RNAi directed against endogenous CHO1 interferes with the organization of central spindle and the formation of midbody matrix in CHO cells. Mock- and siRNA-transfected cells were synchronized and fixed at the different stages of mitosis 30 h after transfection. Cells were visualized by staining with antitubulin (A–H), anti-CHO1 polyclonal (A′-H′) antibodies, and DAPI (A"-H"). To correctly represent the amount of endogenous CHO1 in all cells, both mock- and siRNA-transfected cells were fixed and immunostained in an identical manner, and all images were captured and developed using identical exposure and conditions.
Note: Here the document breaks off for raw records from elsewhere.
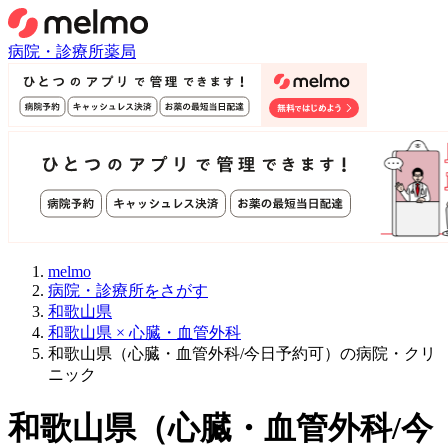
病院・診療所
薬局
melmo
病院・診療所をさがす
和歌山県
和歌山県 × 心臓・血管外科
和歌山県（心臓・血管外科/今日予約可）の病院・クリ
ニック
和歌山県
（
心臓・血管外科/今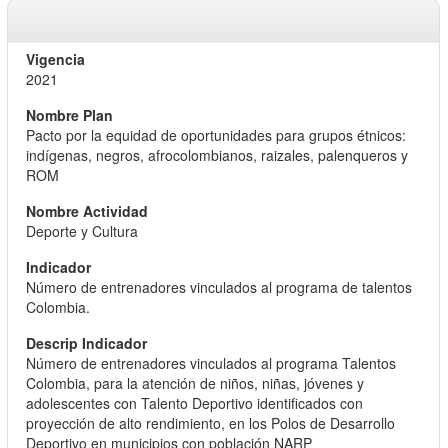
2021
Pacto por la equidad de oportunidades para grupos étnicos:
indígenas, negros, afrocolombianos, raizales, palenqueros y
ROM
Deporte y Cultura
Número de entrenadores vinculados al programa de talentos
Colombia.
Número de entrenadores vinculados al programa Talentos
Colombia, para la atención de niños, niñas, jóvenes y
adolescentes con Talento Deportivo identificados con
proyección de alto rendimiento, en los Polos de Desarrollo
Deportivo en municipios con población NARP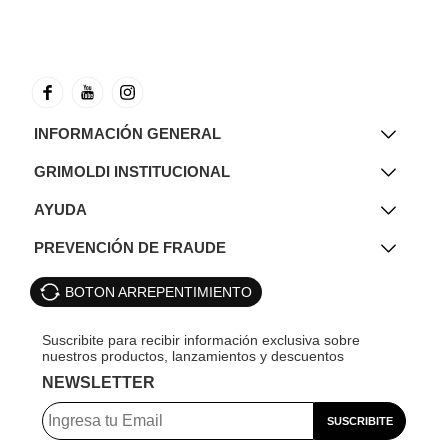
INFORMACIÓN GENERAL
GRIMOLDI INSTITUCIONAL
AYUDA
PREVENCIÓN DE FRAUDE
BOTON ARREPENTIMIENTO
NEWSLETTER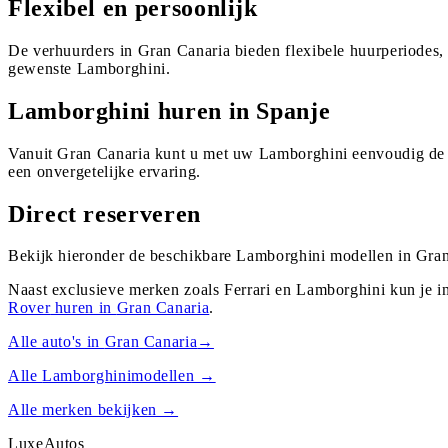
Flexibel en persoonlijk
De verhuurders in Gran Canaria bieden flexibele huurperiodes,
gewenste Lamborghini.
Lamborghini huren in Spanje
Vanuit Gran Canaria kunt u met uw Lamborghini eenvoudig de m
een onvergetelijke ervaring.
Direct reserveren
Bekijk hieronder de beschikbare Lamborghini modellen in Gran 
Naast exclusieve merken zoals Ferrari en Lamborghini kun je i
Rover
huren in
Gran Canaria
.
Alle auto's in
Gran Canaria
→
Alle
Lamborghini
modellen →
Alle merken bekijken →
Luxe
Autos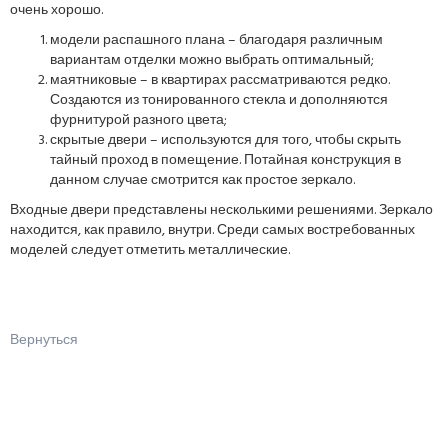
очень хорошо.
модели распашного плана – благодаря различным
вариантам отделки можно выбрать оптимальный;
маятниковые – в квартирах рассматриваются редко.
Создаются из тонированного стекла и дополняются
фурнитурой разного цвета;
скрытые двери – используются для того, чтобы скрыть
тайный проход в помещение. Потайная конструкция в
данном случае смотрится как простое зеркало.
Входные двери представлены несколькими решениями. Зеркало
находится, как правило, внутри. Среди самых востребованных
моделей следует отметить металлические.
Вернуться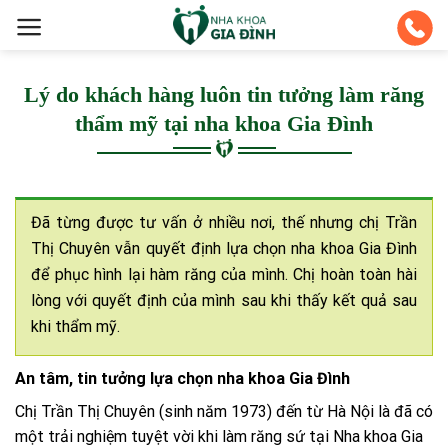
Skip
to
content
Lý do khách hàng luôn tin tưởng làm răng
thẩm mỹ tại nha khoa Gia Đình
Đã từng được tư vấn ở nhiều nơi, thế nhưng chị Trần
Thị Chuyên vẫn quyết định lựa chọn nha khoa Gia Đình
để phục hình lại hàm răng của mình. Chị hoàn toàn hài
lòng với quyết định của mình sau khi thấy kết quả sau
khi thẩm mỹ.
An tâm, tin tưởng lựa chọn nha khoa Gia Đình
Chị Trần Thị Chuyên (sinh năm 1973) đến từ Hà Nội là đã có
một trải nghiệm tuyệt vời khi làm răng sứ tại Nha khoa Gia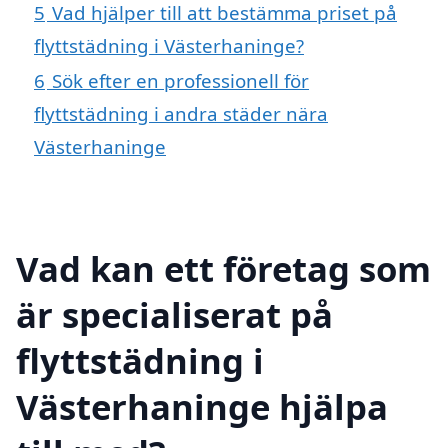
5
Vad hjälper till att bestämma priset på
flyttstädning i Västerhaninge?
6
Sök efter en professionell för
flyttstädning i andra städer nära
Västerhaninge
Vad kan ett företag som
är specialiserat på
flyttstädning i
Västerhaninge hjälpa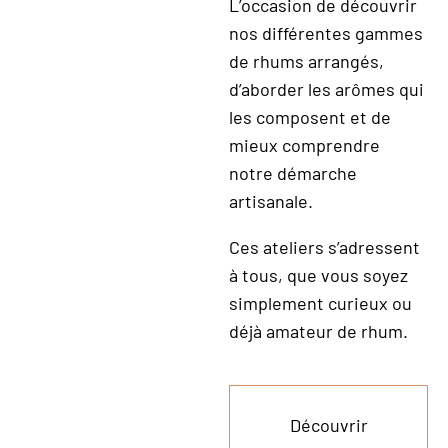
L’occasion de découvrir
nos différentes gammes
de rhums arrangés,
d’aborder les arômes qui
les composent et de
mieux comprendre
notre démarche
artisanale.
Ces ateliers s’adressent
à tous, que vous soyez
simplement curieux ou
déjà amateur de rhum.
Découvrir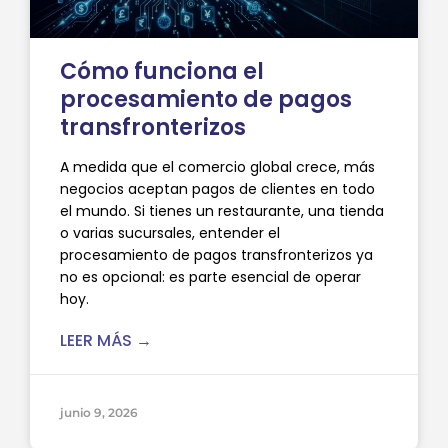
Cómo funciona el
procesamiento de pagos
transfronterizos
A medida que el comercio global crece, más
negocios aceptan pagos de clientes en todo
el mundo. Si tienes un restaurante, una tienda
o varias sucursales, entender el
procesamiento de pagos transfronterizos ya
no es opcional: es parte esencial de operar
hoy.
LEER MÁS →
junio 9, 2026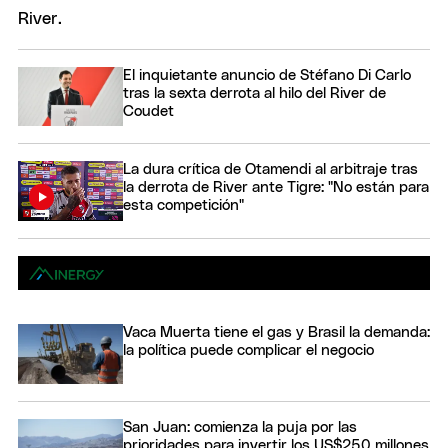
El inquietante anuncio de Stéfano Di Carlo
tras la sexta derrota al hilo del River de
Coudet
La dura crítica de Otamendi al arbitraje tras
la derrota de River ante Tigre: "No están para
esta competición"
Vaca Muerta tiene el gas y Brasil la demanda:
la política puede complicar el negocio
San Juan: comienza la puja por las
prioridades para invertir los US$250 millones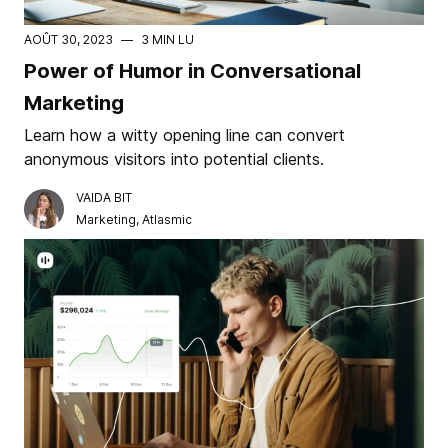
AOÛT 30, 2023
—
3 MIN LU
Power of Humor in Conversational
Marketing
Learn how a witty opening line can convert
anonymous visitors into potential clients.
VAIDA BIT
Marketing, Atlasmic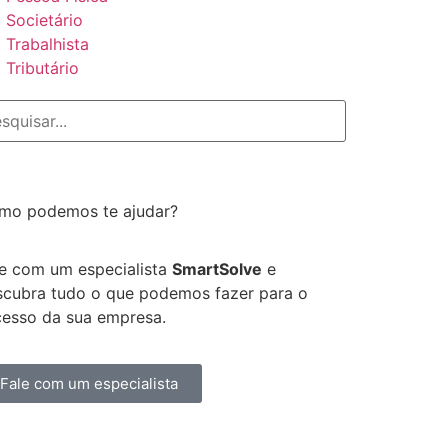
Societário
Trabalhista
Tributário
mo podemos te ajudar?
le com um especialista
SmartSolve
e
scubra tudo o que podemos fazer para o
cesso da sua empresa.
Fale com um especialista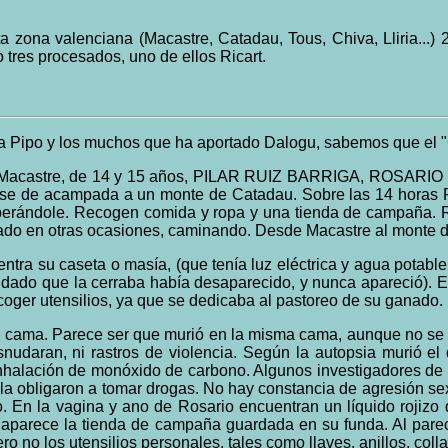
zona valenciana (Macastre, Catadau, Tous, Chiva, Lliria...)
o tres procesados, uno de ellos Ricart.
a Pipo y los muchos que ha aportado Dalogu, sabemos que el "C
s de Macastre, de 14 y 15 años, PILAR RUIZ BARRIGA, ROSARIO
en irse de acampada a un monte de Catadau. Sobre las 14 horas
sperándole. Recogen comida y ropa y una tienda de campaña. R
ado en otras ocasiones, caminando. Desde Macastre al monte 
tra su caseta o masía, (que tenía luz eléctrica y agua potable
andado que la cerraba había desaparecido, y nunca apareció). E
oger utensilios, ya que se dedicaba al pastoreo de su ganado.
na cama. Parece ser que murió en la misma cama, aunque no se d
nudaran, ni rastros de violencia. Según la autopsia murió el 
halación de monóxido de carbono. Algunos investigadores de la 
ue la obligaron a tomar drogas. No hay constancia de agresión s
o. En la vagina y ano de Rosario encuentran un líquido rojizo 
eta aparece la tienda de campaña guardada en su funda. Al par
o no los utensilios personales, tales como llaves, anillos, collar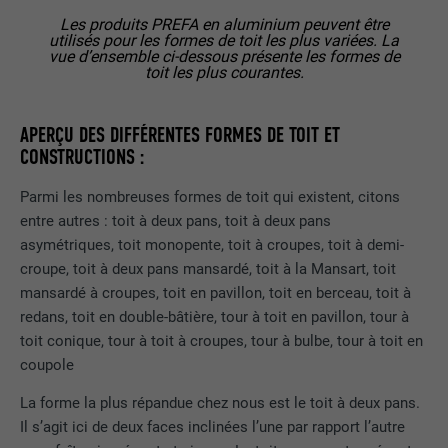
site Internet.
EXPIRATION
Session
Les produits PREFA en aluminium peuvent être
utilisés pour les formes de toit les plus variées. La
vue d’ensemble ci-dessous présente les formes de
Enregistre la langue choisie par
UTILITÉ
toit les plus courantes.
NOM
_gaexp
l'utilisateur pour un site Internet.
FOURNISSEUR
Google Optimize
APERÇU DES DIFFÉRENTES FORMES DE TOIT ET
NOM
lang
CONSTRUCTIONS :
EXPIRATION
90 jours
FOURNISSEUR
LinkedIn
Parmi les nombreuses formes de toit qui existent, citons
Est placé afin de tester si le navigateur
entre autres : toit à deux pans, toit à deux pans
UTILITÉ
autorise l'utilisation de cookies. Ne
EXPIRATION
Session
asymétriques, toit monopente, toit à croupes, toit à demi-
contient aucun élément d'identification.
croupe, toit à deux pans mansardé, toit à la Mansart, toit
Utilisé par LinkedIn lorsqu'un site
mansardé à croupes, toit en pavillon, toit en berceau, toit à
UTILITÉ
Internet contient une fenêtre « Suivez-
redans, toit en double-bâtière, tour à toit en pavillon, tour à
nous » intégrée.
toit conique, tour à toit à croupes, tour à bulbe, tour à toit en
coupole
NOM
bcookie
La forme la plus répandue chez nous est le toit à deux pans.
Il s’agit ici de deux faces inclinées l’une par rapport l’autre
FOURNISSEUR
LinkedIn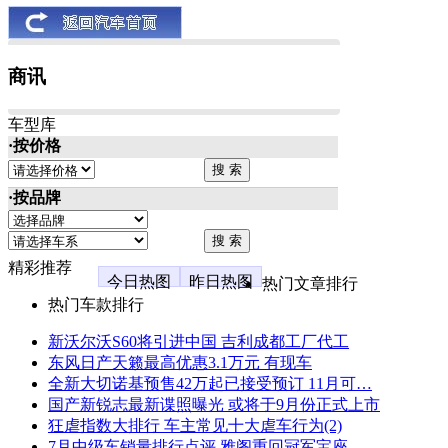
商讯
车型库
·按价格
·按品牌
精彩推荐
今日热图
昨日热图
热门文章排行
热门车款排行
新沃尔沃S60将引进中国 吉利成都工厂代工
东风日产天籁最高优惠3.1万元 有现车
全新大切诺基预售42万起已接受预订 11月可…
国产新锐志最新谍照曝光 或将于9月份正式上市
狂虐指数大排行 车主常见十大虐车行为(2)
7月中级车销量排行点评 雅阁重回冠军宝座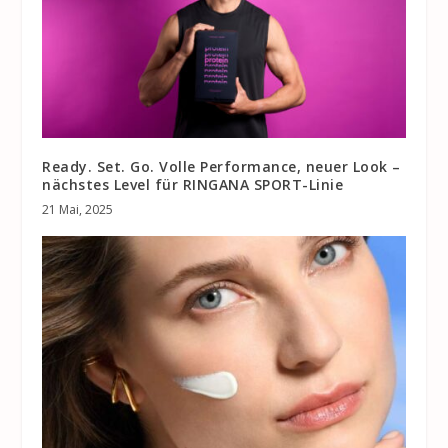
Ready. Set. Go. Volle Performance, neuer Look –
nächstes Level für RINGANA SPORT-Linie
21 Mai, 2025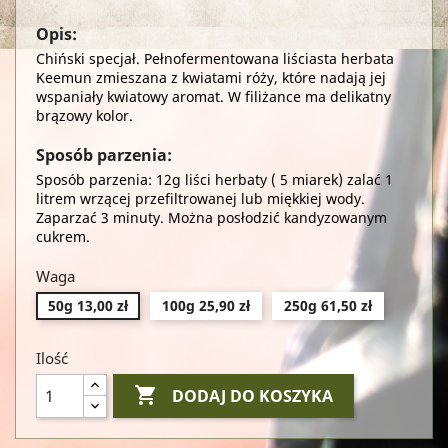
Opis:
Chiński specjał. Pełnofermentowana liściasta herbata
Keemun zmieszana z kwiatami róży, które nadają jej
wspaniały kwiatowy aromat. W filiżance ma delikatny
brązowy kolor.
Sposób parzenia:
Sposób parzenia: 12g liści herbaty ( 5 miarek) zalać 1
litrem wrzącej przefiltrowanej lub miękkiej wody.
Zaparzać 3 minuty. Można posłodzić kandyzowanym
cukrem.
Waga
50g 13,00 zł
100g 25,90 zł
250g 61,50 zł
Ilość

DODAJ DO KOSZYKA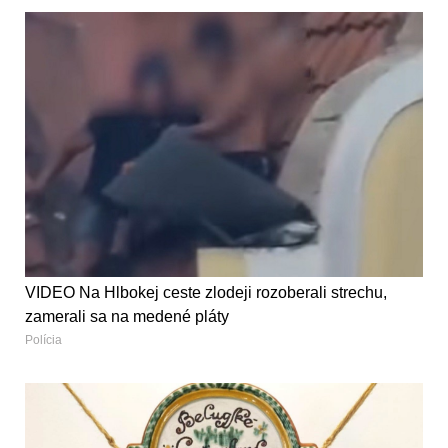
VIDEO Na Hlbokej ceste zlodeji rozoberali strechu,
zamerali sa na medené pláty
Polícia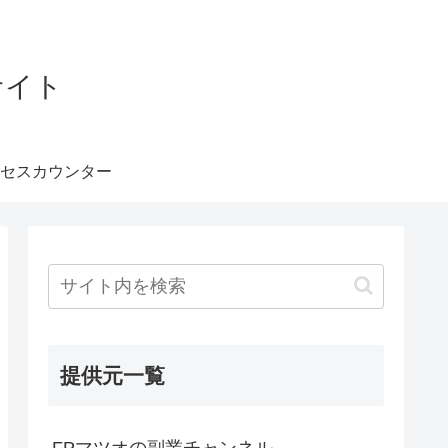
サイト
セスカウンター
提供元一覧
FPマツオの副業チャンネル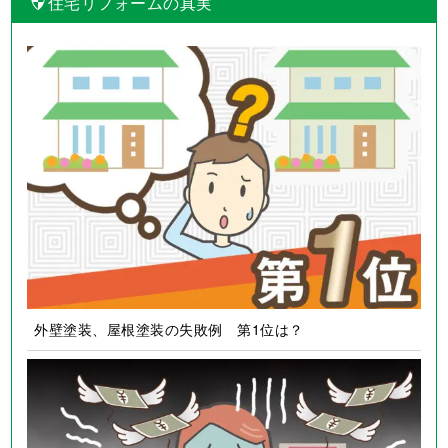
住宅リフォームの真実
外壁塗装、屋根塗装の失敗例 第1位は？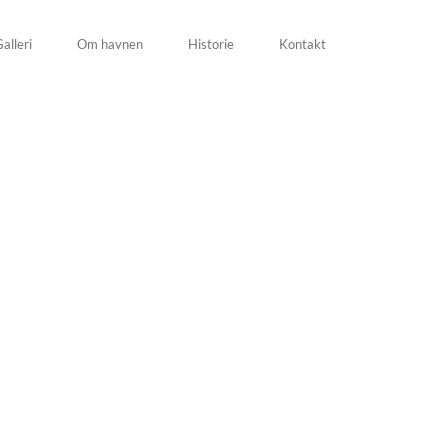
alleri
Om havnen
Historie
Kontakt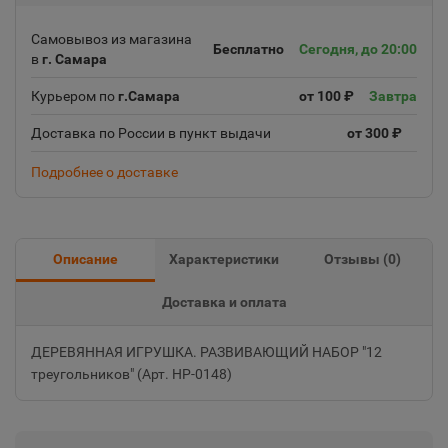
Самовывоз из магазина
Бесплатно
Сегодня, до 20:00
в
г. Самара
Курьером по
г.Самара
от 100 ₽
Завтра
Доставка по России в пункт выдачи
от 300 ₽
Подробнее о доставке
Описание
Характеристики
Отзывы (
0
)
Доставка и оплата
ДЕРЕВЯННАЯ ИГРУШКА. РАЗВИВАЮЩИЙ НАБОР "12
треугольников" (Арт. НР-0148)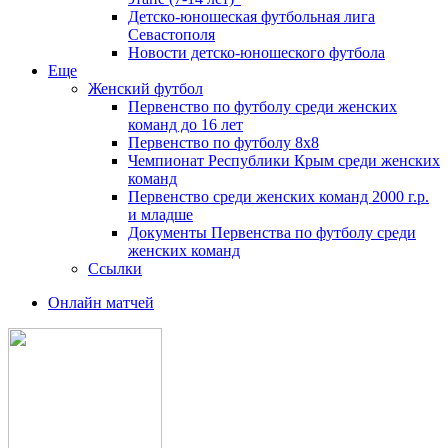
Детско-юношеская футбольная лига
Севастополя
Новости детско-юношеского футбола
Еще
Женский футбол
Первенство по футболу среди женских
команд до 16 лет
Первенство по футболу 8х8
Чемпионат Республики Крым среди женских
команд
Первенство среди женских команд 2000 г.р.
и младше
Документы Первенства по футболу среди
женских команд
Ссылки
Онлайн матчей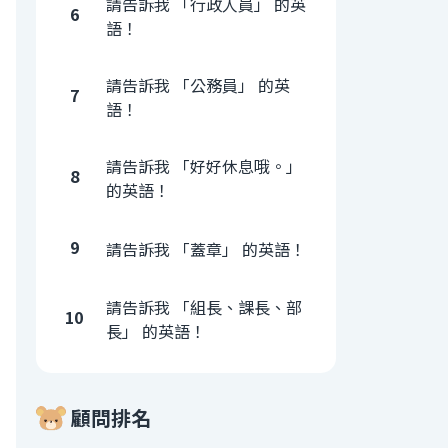
請告訴我 「行政人員」 的英
6
語！
請告訴我 「公務員」 的英
7
語！
請告訴我 「好好休息哦。」
8
的英語！
9
請告訴我 「蓋章」 的英語！
請告訴我 「組長、課長、部
10
長」 的英語！
顧問排名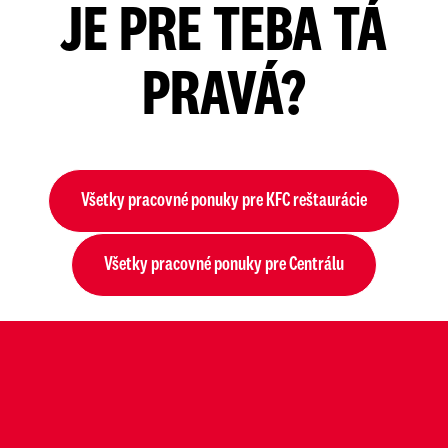
JE PRE TEBA TÁ
PRAVÁ?
Všetky pracovné ponuky pre KFC reštaurácie
Všetky pracovné ponuky pre Centrálu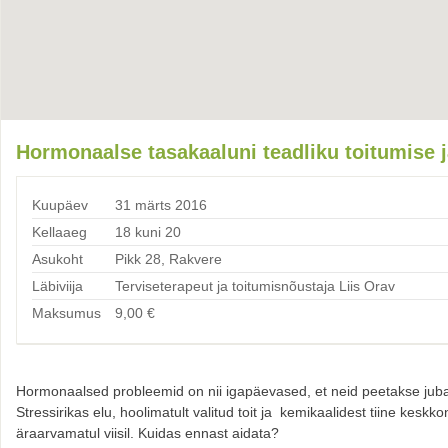
Hormonaalse tasakaaluni teadliku toitumise j
Kuupäev
31 märts 2016
Kellaaeg
18 kuni 20
Asukoht
Pikk 28, Rakvere
Läbiviija
Terviseterapeut ja toitumisnõustaja Liis Orav
Maksumus
9,00
€
Hormonaalsed probleemid on nii igapäevased, et neid peetakse juba
Stressirikas elu, hoolimatult valitud toit ja kemikaalidest tiine kes
äraarvamatul viisil. Kuidas ennast aidata?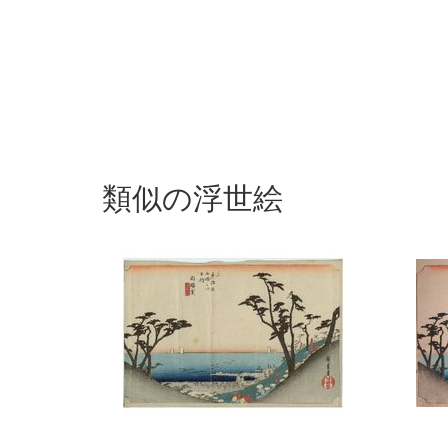
類似の浮世絵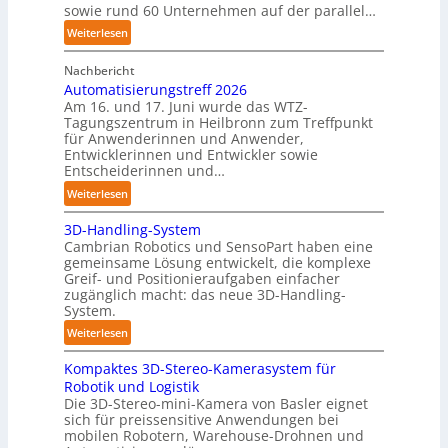
p
sowie rund 60 Unternehmen auf der parallel…
c
e
h
:
Weiterlesen
r
r
A
C
o
Nachbericht
A
o
b
Automatisierungstreff 2026
A
b
Am 16. und 17. Juni wurde das WTZ-
o
Z
o
Tagungszentrum in Heilbronn zum Treffpunkt
t
ü
t
für Anwenderinnen und Anwender,
e
r
Entwicklerinnen und Entwickler sowie
r
i
Entscheiderinnen und…
c
:
Weiterlesen
h
A
:
3D-Handling-System
u
T
Cambrian Robotics und SensoPart haben eine
t
r
gemeinsame Lösung entwickelt, die komplexe
o
Greif- und Positionieraufgaben einfacher
e
m
zugänglich macht: das neue 3D-Handling-
f
a
System.
f
t
:
Weiterlesen
p
i
3
u
s
Kompaktes 3D-Stereo-Kamerasystem für
D
n
i
Robotik und Logistik
-
k
e
Die 3D-Stereo-mini-Kamera von Basler eignet
H
t
sich für preissensitive Anwendungen bei
r
a
f
mobilen Robotern, Warehouse-Drohnen und
u
n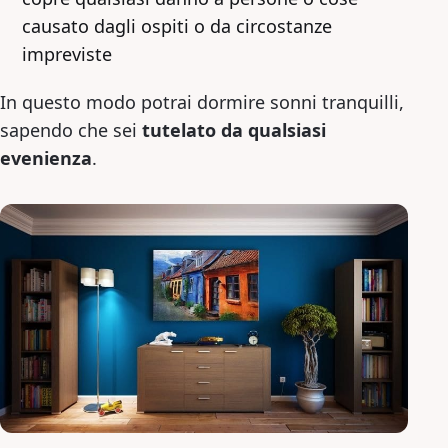
causato dagli ospiti o da circostanze
impreviste
In questo modo potrai dormire sonni tranquilli,
sapendo che sei
tutelato da qualsiasi
evenienza
.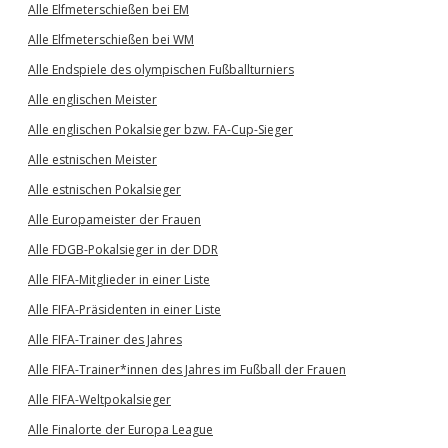
Alle Elfmeterschießen bei EM
Alle Elfmeterschießen bei WM
Alle Endspiele des olympischen Fußballturniers
Alle englischen Meister
Alle englischen Pokalsieger bzw. FA-Cup-Sieger
Alle estnischen Meister
Alle estnischen Pokalsieger
Alle Europameister der Frauen
Alle FDGB-Pokalsieger in der DDR
Alle FIFA-Mitglieder in einer Liste
Alle FIFA-Präsidenten in einer Liste
Alle FIFA-Trainer des Jahres
Alle FIFA-Trainer*innen des Jahres im Fußball der Frauen
Alle FIFA-Weltpokalsieger
Alle Finalorte der Europa League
RNAi directed against endogenous CHO1 affects neither the formation of bipolar spindle (B–B") nor chromosome segregation (D", E", G", and H") in CHO cells. However, the reduced level of CHO1 expression (D′ and G′) diminishes the matrix formation in anaphase (arrowhead in D) and telophase (arrowhead in G) cells in comparison with control (arrows in C and F). Almost complete depletion of CHO1 (E′ and H′) causes the severe disorganization of central spindles (E and H).